[EXERCISE OBJECTIVE]:
Make an exact copy of every entry below, with the pictures left out.

[INPUT RECORDS]:
———
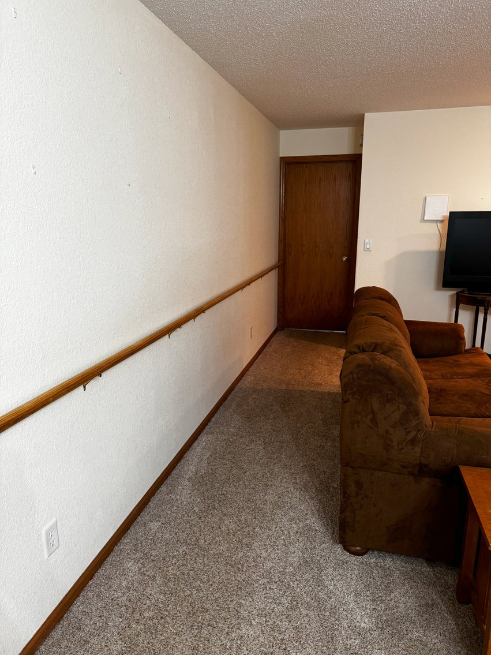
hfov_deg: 56.8
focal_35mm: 24
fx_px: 454
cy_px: 328
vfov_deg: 71.6
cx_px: 246
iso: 400
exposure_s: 1/60
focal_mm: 6.76
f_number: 1.78
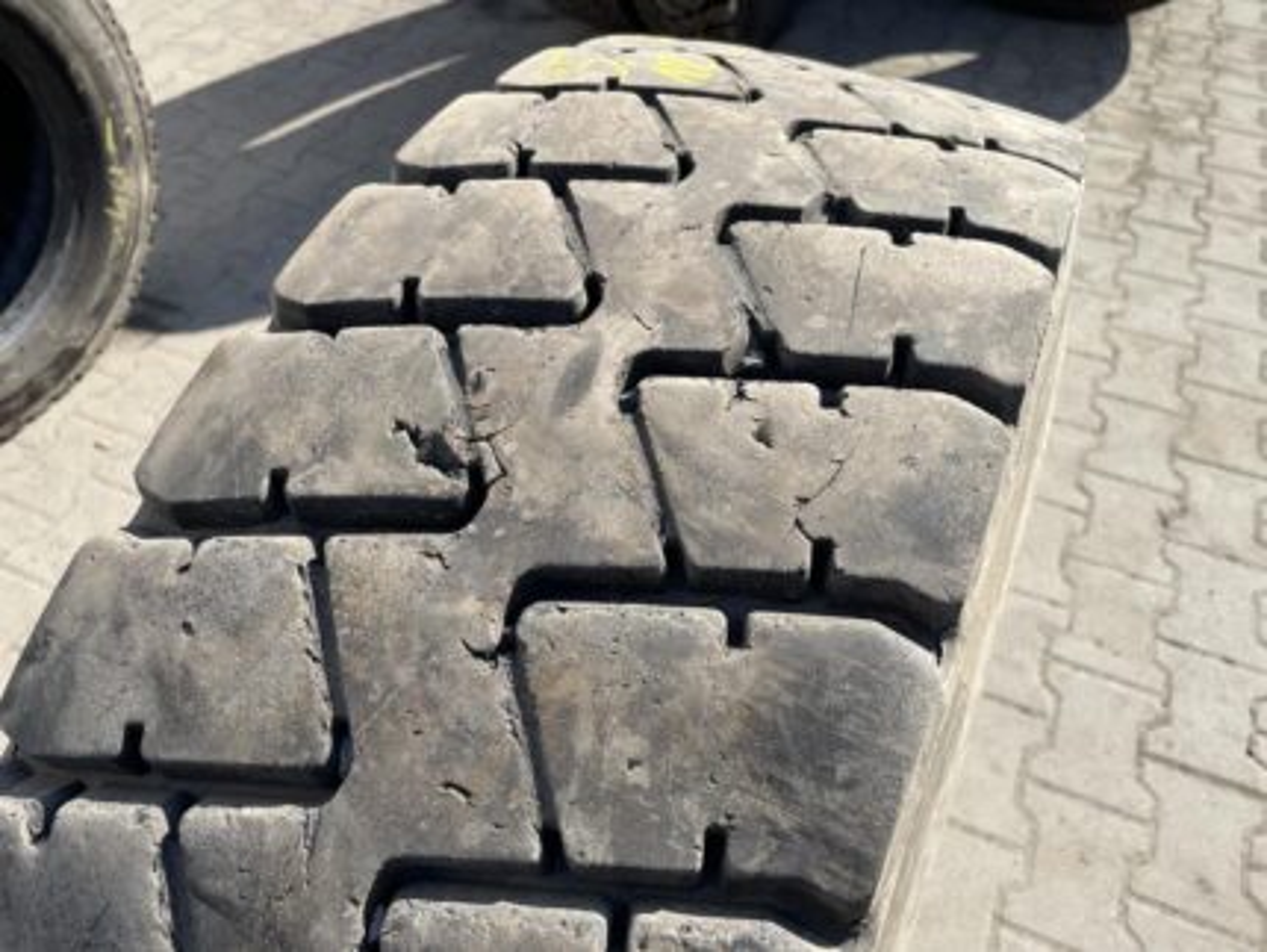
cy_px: 476
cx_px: 634
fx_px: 952
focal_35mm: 26
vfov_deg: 53.1
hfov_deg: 67.3
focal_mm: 4.2
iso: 32
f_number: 1.6
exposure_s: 1/1435
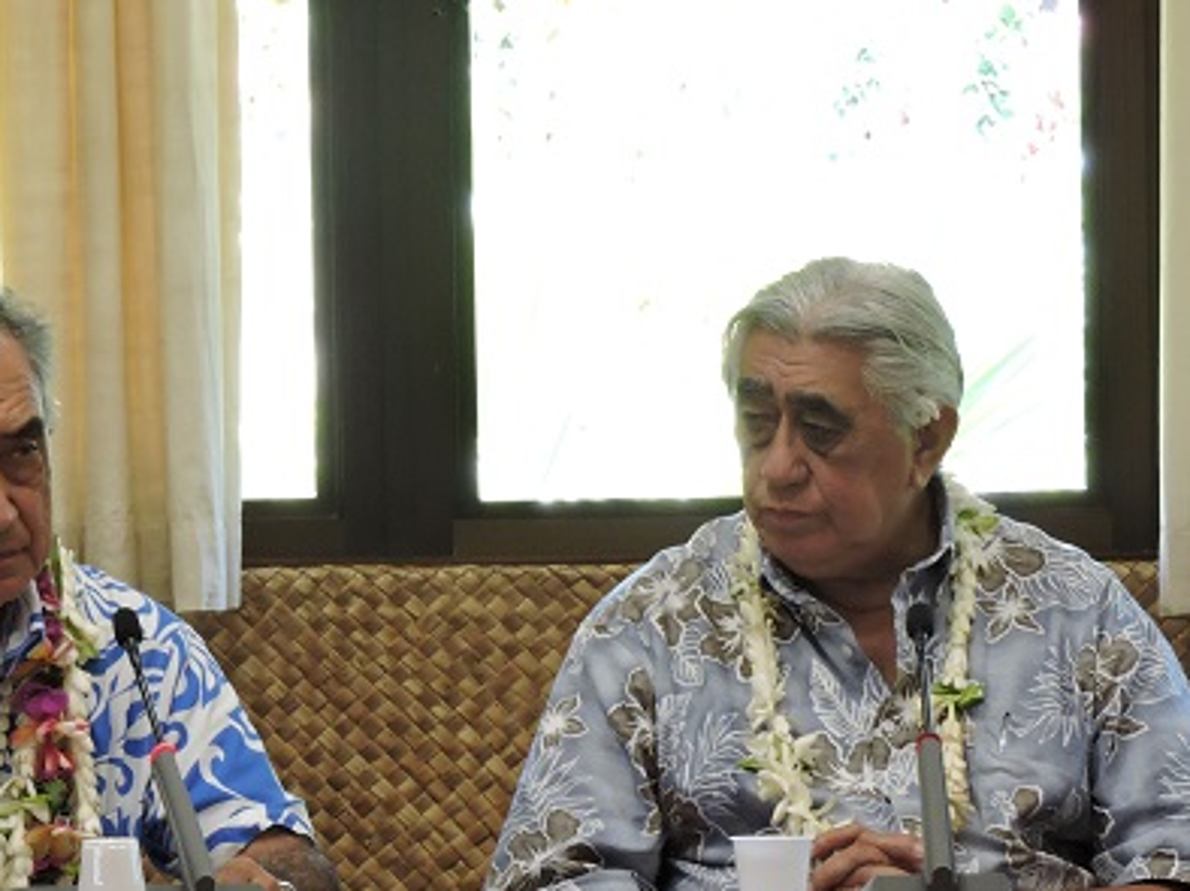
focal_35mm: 439
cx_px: 329
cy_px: 450
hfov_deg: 4.5
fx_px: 15082
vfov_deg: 3.4
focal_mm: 48.4
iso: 500
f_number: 5.5
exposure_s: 1/30
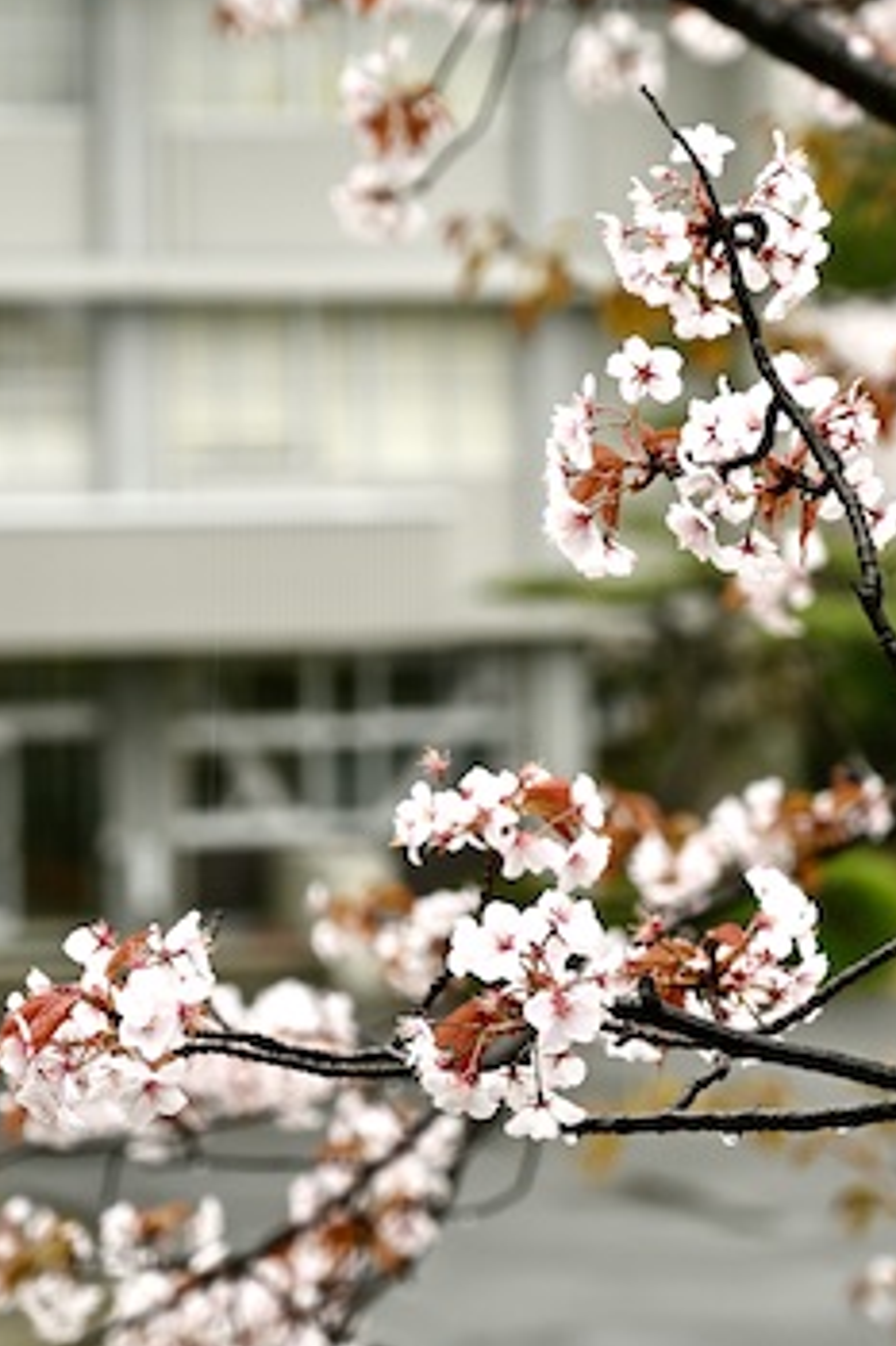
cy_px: 608
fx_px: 2989
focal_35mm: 80
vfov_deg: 25.4
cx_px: 411
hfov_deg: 17.0
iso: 140
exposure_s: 1/80
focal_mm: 70
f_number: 4
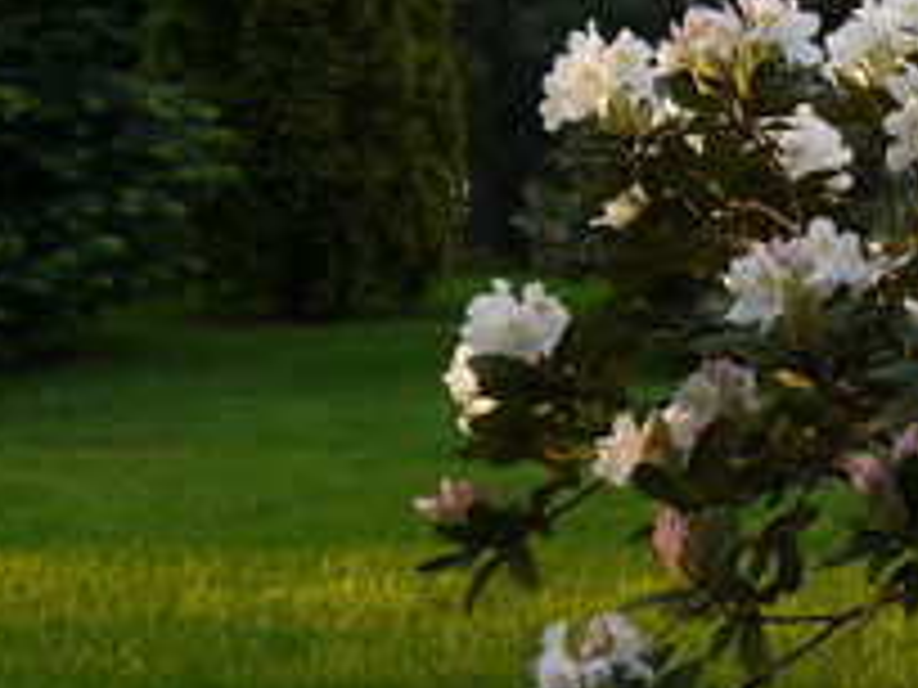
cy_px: 209
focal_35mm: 91
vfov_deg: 16.2
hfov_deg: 20.5
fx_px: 2413
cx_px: 1004
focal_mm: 15
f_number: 4
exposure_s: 1/160
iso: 160
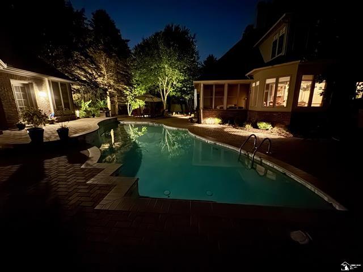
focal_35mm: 14
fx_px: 147
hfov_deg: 102.1
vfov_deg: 85.7
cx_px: 182
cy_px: 136
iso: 6400
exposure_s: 1/4
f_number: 2.2
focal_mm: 2.22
———
[RESPONSE BOX]:
hfov_deg: 56.8
focal_35mm: 24
fx_px: 454
cy_px: 328
vfov_deg: 71.6
cx_px: 246
iso: 400
exposure_s: 1/60
focal_mm: 6.76
f_number: 1.78
cy_px: 476
cx_px: 634
fx_px: 952
focal_35mm: 26
vfov_deg: 53.1
hfov_deg: 67.3
focal_mm: 4.2
iso: 32
f_number: 1.6
exposure_s: 1/1435
focal_35mm: 439
cx_px: 329
cy_px: 450
hfov_deg: 4.5
fx_px: 15082
vfov_deg: 3.4
focal_mm: 48.4
iso: 500
f_number: 5.5
exposure_s: 1/30
cy_px: 608
fx_px: 2989
focal_35mm: 80
vfov_deg: 25.4
cx_px: 411
hfov_deg: 17.0
iso: 140
exposure_s: 1/80
focal_mm: 70
f_number: 4
cy_px: 209
focal_35mm: 91
vfov_deg: 16.2
hfov_deg: 20.5
fx_px: 2413
cx_px: 1004
focal_mm: 15
f_number: 4
exposure_s: 1/160
iso: 160
focal_35mm: 14
fx_px: 147
hfov_deg: 102.1
vfov_deg: 85.7
cx_px: 182
cy_px: 136
iso: 6400
exposure_s: 1/4
f_number: 2.2
focal_mm: 2.22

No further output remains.